Printed output in Revit is What You See Is What You Get (WYSIWYG), with a few exceptions:
Meaning, whatever your sheet composition looks like on screen, is basically what you’re going to get on your paper.
With that in mind and putting aside the various tools such as Visibility Graphics and the View Control Bar etc. use to control the appearance of a given view, here are a couple of useful quick tips to help get your sheet composition spot on:
Guide grids help arrange views so that they appear in the same location from sheet to sheet.
You can display the same guide grid in different sheet views. Guide grids can be shared between sheets.
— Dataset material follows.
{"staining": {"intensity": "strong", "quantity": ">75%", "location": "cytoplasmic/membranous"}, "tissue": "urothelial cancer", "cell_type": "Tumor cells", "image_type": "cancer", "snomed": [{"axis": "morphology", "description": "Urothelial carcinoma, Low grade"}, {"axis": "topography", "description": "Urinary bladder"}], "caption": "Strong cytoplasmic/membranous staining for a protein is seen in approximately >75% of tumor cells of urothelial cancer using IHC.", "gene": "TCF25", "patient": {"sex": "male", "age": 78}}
When new guide grids are created, they become available in the instance properties of sheets and can be applied to sheets. It is recommended to create only a few guide grids and then apply them to sheets. When you change the guide grid's properties/extents in one sheet, all the sheets which use that grid are updated accordingly.
When the guide grid is selected, you can change the spacing and name in the Properties.
Crop Region Size
You can explicitly set the height and width of a crop region in paper space.
This means the size of the region in the view is the same size as the region on a sheet. You can also specify the offset of the annotation crop region from the model crop region.
NOTE: The scale mode is one that I often point users to when they wish to make the perspective camera views they’ve create, larger on their sheets, without altering the actual view content.